NOTRE MERE LA GUERRE
Requiem

Septembre 1917. Le Lieutenant Vialatte est remis sur pied après de graves blessures subies au combat. La convalescence lui a permis de reprendre contact avec le Commandant Janvier et relancer l’enquête. Deux nouvelles majeures viennent alors bouleverser leurs recherches : Eva, l’amour de Vialatte est en vie, elle travaille à la Croix-Rouge et ramène en France avec elle, Gaston Peyrac. Une chance inespérée de découvrir, enfin, ce qui s’est passé dans les tranchées en Janvier 1915.

Par Placido, le 4 octobre 2012

Publicité

Notre avis sur NOTRE MERE LA GUERRE #4 – Requiem

Dernière complainte déchirante où les blessures, trop profondes, ne se refermeront plus jamais. On tient là un album dense, dense en histoire, en aventure policière et en émotions. L’enquête menée par le Lieutenant Vialatte, réamorcée dans le tome 3, reprend ici pleinement ses droits et trouve son terme. La vie dans les tranchées, la vie chez les planquées hors du front, tout cela repasse en second plan. Place à l’histoire et un peu moins à l’Histoire.

L’aspect policier de la série est dès lors beaucoup plus marqué. Vialatte et Janvier replonge dans les écrits, dans les recherches, le premier retrouve même des sensations presque oubliées. Ils sont tout autant perdus qu’à l’origine, repartant de zéro mais avec la foi de retrouver l’assassin. Plus que de le retrouver, de comprendre pourquoi. Pourquoi ces meurtres de femmes ? Kris affirme à nouveau ses talents de narrateurs, mêlant l’enquête et l’émotion avec une virtuosité toute naturelle. Brute et modeste. Mêlant également des dialogues ordinaires et académiques avec une voix off très littéraire, qui fait hommage aux innombrables correspondances épistolaires de cette époque. Les personnages prennent une ampleur toute nouvelle, maximale. La guerre les repoussera jusqu’aux plus profonds de leur âmes, les dénaturant, les transformant en animaux dénués de sentiments où seul la survie compte, où seul la haine peut s’épanouir.

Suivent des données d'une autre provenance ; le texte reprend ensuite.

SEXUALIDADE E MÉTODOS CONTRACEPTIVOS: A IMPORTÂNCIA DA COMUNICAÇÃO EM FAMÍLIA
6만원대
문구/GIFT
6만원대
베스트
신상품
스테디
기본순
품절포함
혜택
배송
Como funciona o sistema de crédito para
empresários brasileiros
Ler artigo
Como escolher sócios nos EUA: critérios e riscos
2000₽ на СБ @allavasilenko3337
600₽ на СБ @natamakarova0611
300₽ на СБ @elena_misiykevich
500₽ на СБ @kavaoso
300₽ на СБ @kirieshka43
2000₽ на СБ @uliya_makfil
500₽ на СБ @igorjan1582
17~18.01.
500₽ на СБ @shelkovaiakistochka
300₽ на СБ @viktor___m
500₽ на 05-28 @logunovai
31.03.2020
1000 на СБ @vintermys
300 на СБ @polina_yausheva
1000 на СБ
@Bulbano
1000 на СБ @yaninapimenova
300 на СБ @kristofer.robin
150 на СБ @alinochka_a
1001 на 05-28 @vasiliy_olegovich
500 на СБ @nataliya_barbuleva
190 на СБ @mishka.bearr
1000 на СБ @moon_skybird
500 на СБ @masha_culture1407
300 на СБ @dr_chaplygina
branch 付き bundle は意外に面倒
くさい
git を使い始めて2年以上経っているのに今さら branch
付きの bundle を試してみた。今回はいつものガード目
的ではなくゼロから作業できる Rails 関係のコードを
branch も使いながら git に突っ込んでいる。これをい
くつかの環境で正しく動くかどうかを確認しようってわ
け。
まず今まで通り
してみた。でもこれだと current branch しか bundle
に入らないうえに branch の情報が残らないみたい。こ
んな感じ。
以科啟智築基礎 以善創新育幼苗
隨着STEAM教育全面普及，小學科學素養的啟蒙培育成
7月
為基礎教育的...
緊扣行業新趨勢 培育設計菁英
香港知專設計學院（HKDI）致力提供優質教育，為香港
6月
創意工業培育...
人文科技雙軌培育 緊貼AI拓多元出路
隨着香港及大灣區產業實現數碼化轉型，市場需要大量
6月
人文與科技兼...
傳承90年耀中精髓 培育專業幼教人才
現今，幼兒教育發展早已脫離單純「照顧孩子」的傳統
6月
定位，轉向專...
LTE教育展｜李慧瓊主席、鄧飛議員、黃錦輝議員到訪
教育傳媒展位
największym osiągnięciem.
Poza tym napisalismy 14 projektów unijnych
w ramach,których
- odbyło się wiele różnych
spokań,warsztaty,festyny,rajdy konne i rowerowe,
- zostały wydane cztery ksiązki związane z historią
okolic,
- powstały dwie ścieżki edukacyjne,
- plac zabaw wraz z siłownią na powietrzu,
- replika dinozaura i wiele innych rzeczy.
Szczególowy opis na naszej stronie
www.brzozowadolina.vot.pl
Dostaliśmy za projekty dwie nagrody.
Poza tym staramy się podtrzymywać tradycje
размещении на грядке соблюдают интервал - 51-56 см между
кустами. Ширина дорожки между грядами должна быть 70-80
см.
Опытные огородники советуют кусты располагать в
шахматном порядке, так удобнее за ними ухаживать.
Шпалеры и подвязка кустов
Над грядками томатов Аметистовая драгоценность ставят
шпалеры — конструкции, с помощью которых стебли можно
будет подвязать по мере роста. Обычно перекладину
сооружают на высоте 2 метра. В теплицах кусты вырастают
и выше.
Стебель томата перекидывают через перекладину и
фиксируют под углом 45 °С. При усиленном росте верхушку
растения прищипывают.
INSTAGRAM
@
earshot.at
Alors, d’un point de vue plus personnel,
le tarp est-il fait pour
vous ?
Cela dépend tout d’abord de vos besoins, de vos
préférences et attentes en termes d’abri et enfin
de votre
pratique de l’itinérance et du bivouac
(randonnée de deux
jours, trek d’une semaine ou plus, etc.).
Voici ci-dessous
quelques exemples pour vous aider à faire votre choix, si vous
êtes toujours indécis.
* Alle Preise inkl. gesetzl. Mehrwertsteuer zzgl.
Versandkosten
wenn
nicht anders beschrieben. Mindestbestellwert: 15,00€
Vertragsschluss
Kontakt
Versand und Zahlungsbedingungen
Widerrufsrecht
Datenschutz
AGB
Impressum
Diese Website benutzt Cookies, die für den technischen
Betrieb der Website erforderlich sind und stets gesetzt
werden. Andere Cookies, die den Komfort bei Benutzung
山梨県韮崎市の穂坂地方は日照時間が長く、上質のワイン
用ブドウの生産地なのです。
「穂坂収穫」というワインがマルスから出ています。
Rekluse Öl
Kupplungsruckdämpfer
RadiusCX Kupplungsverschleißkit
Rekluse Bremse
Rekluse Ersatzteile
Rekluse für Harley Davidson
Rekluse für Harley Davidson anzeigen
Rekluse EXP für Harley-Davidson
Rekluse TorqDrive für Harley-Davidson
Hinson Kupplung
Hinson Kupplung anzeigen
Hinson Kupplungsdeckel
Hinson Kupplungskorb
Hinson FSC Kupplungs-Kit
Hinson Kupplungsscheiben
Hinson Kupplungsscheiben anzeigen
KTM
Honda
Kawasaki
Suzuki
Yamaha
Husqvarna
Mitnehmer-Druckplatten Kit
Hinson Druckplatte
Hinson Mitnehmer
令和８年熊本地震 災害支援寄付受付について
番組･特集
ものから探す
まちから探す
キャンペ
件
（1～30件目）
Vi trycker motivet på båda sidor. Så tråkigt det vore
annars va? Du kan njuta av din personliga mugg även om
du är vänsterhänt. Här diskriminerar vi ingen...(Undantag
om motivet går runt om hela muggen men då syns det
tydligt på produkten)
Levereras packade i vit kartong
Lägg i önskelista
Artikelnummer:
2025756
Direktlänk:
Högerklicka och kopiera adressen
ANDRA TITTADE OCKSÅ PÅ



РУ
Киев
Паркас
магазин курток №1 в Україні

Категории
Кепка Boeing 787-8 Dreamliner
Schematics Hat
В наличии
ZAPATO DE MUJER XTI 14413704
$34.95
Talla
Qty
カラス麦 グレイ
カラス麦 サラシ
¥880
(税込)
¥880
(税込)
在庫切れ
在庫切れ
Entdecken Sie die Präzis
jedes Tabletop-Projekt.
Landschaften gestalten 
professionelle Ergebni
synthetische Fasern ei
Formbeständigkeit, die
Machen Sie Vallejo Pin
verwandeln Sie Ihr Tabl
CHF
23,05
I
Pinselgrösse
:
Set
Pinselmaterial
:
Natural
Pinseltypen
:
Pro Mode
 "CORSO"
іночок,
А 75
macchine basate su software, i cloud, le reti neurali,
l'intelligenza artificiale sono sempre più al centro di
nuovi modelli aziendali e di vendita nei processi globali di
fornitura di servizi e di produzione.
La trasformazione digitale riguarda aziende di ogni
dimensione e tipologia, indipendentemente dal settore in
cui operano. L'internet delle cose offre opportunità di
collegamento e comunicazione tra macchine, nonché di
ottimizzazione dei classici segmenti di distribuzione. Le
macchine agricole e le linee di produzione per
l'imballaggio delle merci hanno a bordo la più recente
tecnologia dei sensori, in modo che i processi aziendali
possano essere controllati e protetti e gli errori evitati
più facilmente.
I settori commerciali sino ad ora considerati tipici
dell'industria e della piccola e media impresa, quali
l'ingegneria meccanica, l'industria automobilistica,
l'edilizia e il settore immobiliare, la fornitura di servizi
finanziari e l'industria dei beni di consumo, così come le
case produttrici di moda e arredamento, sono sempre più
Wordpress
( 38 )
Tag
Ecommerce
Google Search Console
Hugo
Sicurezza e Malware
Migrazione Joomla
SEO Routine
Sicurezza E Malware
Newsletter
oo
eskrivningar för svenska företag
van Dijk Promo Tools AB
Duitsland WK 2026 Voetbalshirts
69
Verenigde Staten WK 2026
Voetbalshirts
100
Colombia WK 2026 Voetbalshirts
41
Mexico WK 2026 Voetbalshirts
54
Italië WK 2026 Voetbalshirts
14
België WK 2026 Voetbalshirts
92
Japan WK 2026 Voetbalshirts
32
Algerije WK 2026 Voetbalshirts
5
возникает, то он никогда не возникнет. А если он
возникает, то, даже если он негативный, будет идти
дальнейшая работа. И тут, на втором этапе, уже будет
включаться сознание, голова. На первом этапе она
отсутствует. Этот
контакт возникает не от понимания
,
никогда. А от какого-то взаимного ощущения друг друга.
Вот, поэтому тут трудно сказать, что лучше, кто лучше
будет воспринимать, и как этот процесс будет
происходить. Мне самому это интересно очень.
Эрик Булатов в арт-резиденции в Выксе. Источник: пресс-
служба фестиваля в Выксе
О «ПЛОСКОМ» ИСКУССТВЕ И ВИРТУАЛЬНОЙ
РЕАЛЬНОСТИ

Maël dessine ainsi ces animaux avec une inspiration confondante. Traduisant toutes les voix empruntées par Kris avec une justesse sans pareille. Le duo parfait.

Ce Requiem est chargé en regrets. Tous les personnages en sont chargés, à tel point qu’ils finissent écrasés. Le pire des fardeaux. Nous, ça va. On termine cette série avec une certaine solennité et il est difficile d’en avoir, des regrets, sinon d’oublier de remercier les auteurs, et de ne pas leur souhaiter bonne chance pour d’autres projets.